Now we need to let the Encord platform know the details of this role. In the AWS Console, click on the role you just created and copy the Role ARN as shown below.
Paste the ARN into the second entry form under Role ARN in the Encord integration window. Text after the final
/
is your role name - paste it into the first entry area above the ARN.
- Now that the role is set up, the next step is to enable Cross-origin resource sharing (CORS) on your S3 bucket to ensure that data can successfully be loaded in your browser while using the Encord app.
Correctly setting up the CORS permission is a critical step in completing your S3 integration, read below for detailed instruction.
3. Allow Cross-origin resource sharing (CORS)
Expand the 'Display CORS Policy' heading in the integrations window. It will look something like this:
Copy the CORS JSON policy. Navigate to your S3 bucket and go to the 'Permissions' tab. Click Edit under the 'CORS Policy' heading and paste the JSON into the CORS editor. Click Save when you're done.
4. Create and test the integration
- Optionally check the box to enable Strict client-only access, server-side media features will not be available if you would like Encord to sign URLs, but refrain from downloading any media files onto Encord servers. Read more about this feature here.
Give your integration a name (if you haven't already) and click the Create button at the bottom of the pop-up.
The integration will now appear in the list of integrations in the 'Integrations' tab.
To test that Encord can sync with your S3 bucket, click on the sync icon next to the bin icon.
If the sync is successful, you will see a message saying that the integration is functional. We have a few helpful scripts and examples to get you started creating datasets from your Amazon S3 bucket.
This test checks that Encord can assume the role that that has defined for it. It does not check that we can necessarily access your buckets.
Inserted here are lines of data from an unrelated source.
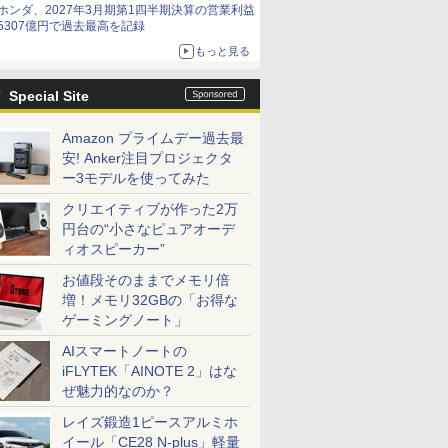
ホンダ、2027年3月期第1四半期決算の営業利益
5307億円で過去最高を記録
もっと見る
Special Site
Amazon プライムデー過去最
安! Anker注目プロジェクタ
ー3モデルを使ってみた
クリエイティブが作った2万
円台の“小さなピュアオーデ
ィオスピーカー”
お値段そのままでメモリ倍
増！メモリ32GBの「お得な
ゲーミングノート」
AIスマートノートの
iFLYTEK「AINOTE 2」はな
ぜ魅力的なのか？
レイズ鍛造1ピースアルミホ
イール「CE28 N-plus」軽量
If this test passes but data on-boarding still fails, please check Encord has bucket permissions and that the object URLs are correct.
Create a Multi-Region Access Point integration
If you are using Multi-Region Access Points, create an integration in Encord by clicking New integration in the 'Integrations' screen. When following the step-by-step guide above make sure to the following:
- Creating a permission policy for your multi-region access point in AWS - when setting up your policy, make sure to list the ARN of the Multi-Region Access Point, as well as the ARNs of all constituent buckets in the JSON.
Example JSON
{
"Version": "2012-10-17",
"Statement": [
{
"Effect": "Allow",
"Action": [
"s3:PutObject",
"s3:GetObject"
],
"Resource": [
"Your-Multi-Access-Point-ARN/*",
"Bucket-1-ARN/*",
"Bucket-2-ARN/*",
"Bucket-3-ARN/*"
]
}
]
}
Make sure you create a CORS policy for every bucket that is included in your Multi-Region Access Point.
When uploading data to a dataset using the Multi-Region Access Point integration, make sure your JSON file is formatted correctly for use with a Multi-Region Access point - as documented here.